# Partner visa and resume



## newinoz (Jun 26, 2012)

Hi all

I was wondering whether it would be better or not to state : "provisional pr visa" instead of for instance "australian working visa" in the resume

Im thinking employers may feel better to see the 2 letters PR in your resume and it may help to pass the cv screening process, whereas Stating aus working visa, they may think hes neither pr nor citizen, so we dont need him, too troublesome

Whats your view on this ? What do u write ?


----------



## Aineko (Feb 4, 2012)

From my experience: 
If you are sending it directly to employers, you can put it, even maybe add something like "PR expected ......(month and year)"
If you are sending it to recruiters avoid mentioning it in your CV (unless you have an absolutely awesome CV). I was told literally the following, by a very unfriendly recruiter: "I'll tell you what your provisional PR means: they tell you in the immigration that you have right to work but in reality your chances of finding a job are 0! Because if your relationship breaks down you will get deported! And nobody will give you a job on such visa."
Luckily she wasn't exactly right about my chances of finding a job being 0 , but she did make cry for few hours over my decision to come to Australia.


----------



## newinoz (Jun 26, 2012)

Thanks for your detailed answer!
Hmm that worries me
It seems indeed that they Often consider pr only
I checked with the embassy, technically it is correct to say it is a provisional pr.
Im not sure what to do now...

Well sometimes truth hurts, but it is sometimes still better to have someone telling you the truth than giving you fake hope

What is the reality ? Is it that difficult To find a job if your visa is not a pr ?
Did you still manage to get the job you wanted ?


----------



## Aineko (Feb 4, 2012)

newinoz said:


> Thanks for your detailed answer!
> Well sometimes truth hurts, but it is sometimes still better to have someone telling you the truth than giving you fake hope
> 
> What is the reality ? Is it that difficult To find a job if your visa is not a pr ?
> Did you still manage to get the job you wanted ?

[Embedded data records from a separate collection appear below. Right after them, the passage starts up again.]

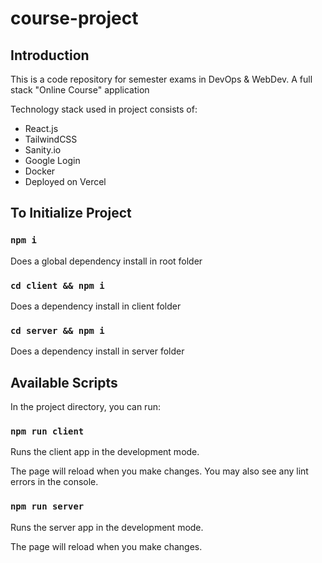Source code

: # course-project

## Introduction
This is a code repository for semester exams in DevOps & WebDev. 
A full stack "Online Course" application

Technology stack used in project consists of: 
- React.js
- TailwindCSS
- Sanity.io
- Google Login
- Docker
- Deployed on Vercel


## To Initialize Project

### `npm i`

Does a global dependency install in root folder

### `cd client && npm i`

Does a dependency install in client folder

### `cd server && npm i`

Does a dependency install in server folder


## Available Scripts

In the project directory, you can run:

### `npm run client`

Runs the client app in the development mode.

The page will reload when you make changes.
You may also see any lint errors in the console.

### `npm run server`

Runs the server app in the development mode.


The page will reload when you make changes.
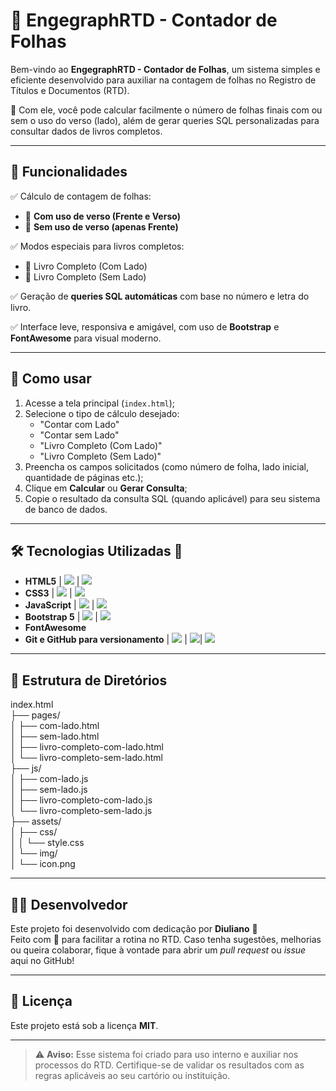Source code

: # 📄 EngegraphRTD - Contador de Folhas

Bem-vindo ao **EngegraphRTD - Contador de Folhas**, um sistema simples e eficiente desenvolvido para auxiliar na contagem de folhas no Registro de Títulos e Documentos (RTD).

🔢 Com ele, você pode calcular facilmente o número de folhas finais com ou sem o uso do verso (lado), além de gerar queries SQL personalizadas para consultar dados de livros completos.

---

## 🚀 Funcionalidades

✅ Cálculo de contagem de folhas:
- 📘 **Com uso de verso (Frente e Verso)**
- 📗 **Sem uso de verso (apenas Frente)**

✅ Modos especiais para livros completos:
- 📒 Livro Completo (Com Lado)
- 📙 Livro Completo (Sem Lado)

✅ Geração de **queries SQL automáticas** com base no número e letra do livro.

✅ Interface leve, responsiva e amigável, com uso de **Bootstrap** e **FontAwesome** para visual moderno.

---

## 🧩 Como usar

1. Acesse a tela principal (`index.html`);
2. Selecione o tipo de cálculo desejado:
   - "Contar com Lado"
   - "Contar sem Lado"
   - "Livro Completo (Com Lado)"
   - "Livro Completo (Sem Lado)"
3. Preencha os campos solicitados (como número de folha, lado inicial, quantidade de páginas etc.);
4. Clique em **Calcular** ou **Gerar Consulta**;
5. Copie o resultado da consulta SQL (quando aplicável) para seu sistema de banco de dados.

---

## 🛠️ Tecnologias Utilizadas 🧪

- **HTML5** | <img src="https://img.shields.io/badge/HTML5-E34F26?style=for-the-badge&logo=html5&logoColor=white" /> | <img src="https://skillicons.dev/icons?i=html" />
- **CSS3** | <img src="https://img.shields.io/badge/CSS3-1572B6?style=for-the-badge&logo=css3&logoColor=white" /> | <img src="https://skillicons.dev/icons?i=css" />
- **JavaScript** | <img src="https://img.shields.io/badge/Javascript-323330?style=for-the-badge&logo=javascript&logoColor=F7DF1E" /> | <img src="https://skillicons.dev/icons?i=js" />
- **Bootstrap 5** | <img src="https://img.shields.io/badge/Bootstrap-563D7C?style=for-the-badge&logo=bootstrap&logoColor=white" /> | <img src="https://skillicons.dev/icons?i=bootstrap" />
- **FontAwesome**
- **Git e GitHub para versionamento** | <img src="https://img.shields.io/badge/GitHub-100000?style=for-the-badge&logo=github&logoColor=white" /> | <img src="https://skillicons.dev/icons?i=git" />| <img src="https://skillicons.dev/icons?i=github" />

---

## 📁 Estrutura de Diretórios

index.html  
├── pages/  
│   ├── com-lado.html  
│   ├── sem-lado.html  
│   ├── livro-completo-com-lado.html  
│   └── livro-completo-sem-lado.html  
├── js/  
│   ├── com-lado.js  
│   ├── sem-lado.js  
│   ├── livro-completo-com-lado.js  
│   └── livro-completo-sem-lado.js  
├── assets/  
│   ├── css/  
│   │   └── style.css  
│   └── img/  
│       └── icon.png  


---

## 👨‍💻 Desenvolvedor

Este projeto foi desenvolvido com dedicação por **Diuliano** 🧠  
Feito com 💙 para facilitar a rotina no RTD.
Caso tenha sugestões, melhorias ou queira colaborar, fique à vontade para abrir um _pull request_ ou _issue_ aqui no GitHub!

---

## 📝 Licença

Este projeto está sob a licença **MIT**. 

---

> ⚠️ **Aviso:** Esse sistema foi criado para uso interno e auxiliar nos processos do RTD. Certifique-se de validar os resultados com as regras aplicáveis ao seu cartório ou instituição.

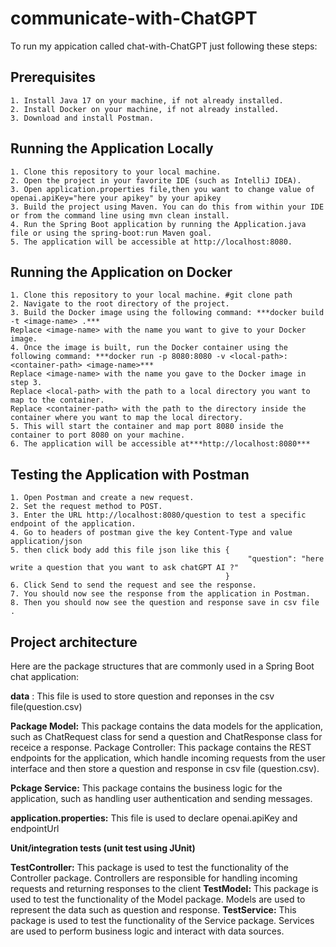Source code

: # communicate-with-ChatGPT
To run my appication called chat-with-ChatGPT just following these steps:
## Prerequisites
    1. Install Java 17 on your machine, if not already installed.
    2. Install Docker on your machine, if not already installed.
    3. Download and install Postman.
## Running the Application Locally
    
    1. Clone this repository to your local machine.
    2. Open the project in your favorite IDE (such as IntelliJ IDEA).
    3. Open application.properties file,then you want to change value of openai.apiKey="here your apikey" by your apikey
    3. Build the project using Maven. You can do this from within your IDE or from the command line using mvn clean install.
    4. Run the Spring Boot application by running the Application.java file or using the spring-boot:run Maven goal.
    5. The application will be accessible at http://localhost:8080.

## Running the Application on Docker
   
    1. Clone this repository to your local machine. #git clone path
    2. Navigate to the root directory of the project.
    3. Build the Docker image using the following command: ***docker build -t <image-name> .***
    Replace <image-name> with the name you want to give to your Docker image.
    4. Once the image is built, run the Docker container using the following command: ***docker run -p 8080:8080 -v <local-path>:<container-path> <image-name>***
    Replace <image-name> with the name you gave to the Docker image in step 3.
    Replace <local-path> with the path to a local directory you want to map to the container.
    Replace <container-path> with the path to the directory inside the container where you want to map the local directory.
    5. This will start the container and map port 8080 inside the container to port 8080 on your machine.
    6. The application will be accessible at***http://localhost:8080***
  
## Testing the Application with Postman
   
    1. Open Postman and create a new request.
    2. Set the request method to POST.
    3. Enter the URL http://localhost:8080/question to test a specific endpoint of the application.
    4. Go to headers of postman give the key Content-Type and value application/json
    5. then click body add this file json like this {
                                                         "question": "here write a question that you want to ask chatGPT AI ?"
                                                    }
    6. Click Send to send the request and see the response.
    7. You should now see the response from the application in Postman.
    8. Then you should now see the question and response save in csv file .
 
## Project architecture
   
Here are the package structures that are commonly used in a Spring Boot chat application:

**data** :
This file is used to store question and reponses in the csv file(question.csv)

**Package Model:** 
This package contains the data models for the application, such as ChatRequest class for send a question and ChatResponse class for receice a response.
Package Controller:
This package contains the REST endpoints for the application, which handle incoming requests from the user interface and then store a question and response in csv file (question.csv).

**Pckage Service:**
This package contains the business logic for the application, such as handling user authentication and sending messages.

**application.properties:**
This file is used to declare openai.apiKey and endpointUrl

**Unit/integration tests (unit test using JUnit)**

**TestController:**
This package is used to test the functionality of the Controller package. Controllers are responsible for handling incoming requests and returning responses to the client
**TestModel:**
This package is used to test the functionality of the Model package. Models are used to represent the data such as question and response.
**TestService:** 
This package is used to test the functionality of the Service package. Services are used to perform business logic and interact with data sources.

my point was that what she said wasn't truth at all. or, more precisely - it's true from recruiters perspective, but reality is far away from 'your chances of finding a job are 0'. You saw on that other topic what was my situation at the end.


----------



## Dexter (May 5, 2010)

> I was wondering whether it would be better or not to state : "provisional pr visa" instead of for instance "australian working visa" in the resume


If I were you I would omit it. Aussie employers and recruiters are afraid of hiring people who don't have permanent visas. Temp visas are risky from long term investment perspective.


----------



## newinoz (Jun 26, 2012)

Ok so what would u write then ? Or do u not Write anything ? (which is worse) or do u just forget about your visa ?


----------



## Dexter (May 5, 2010)

Just don't mention anything about visa


----------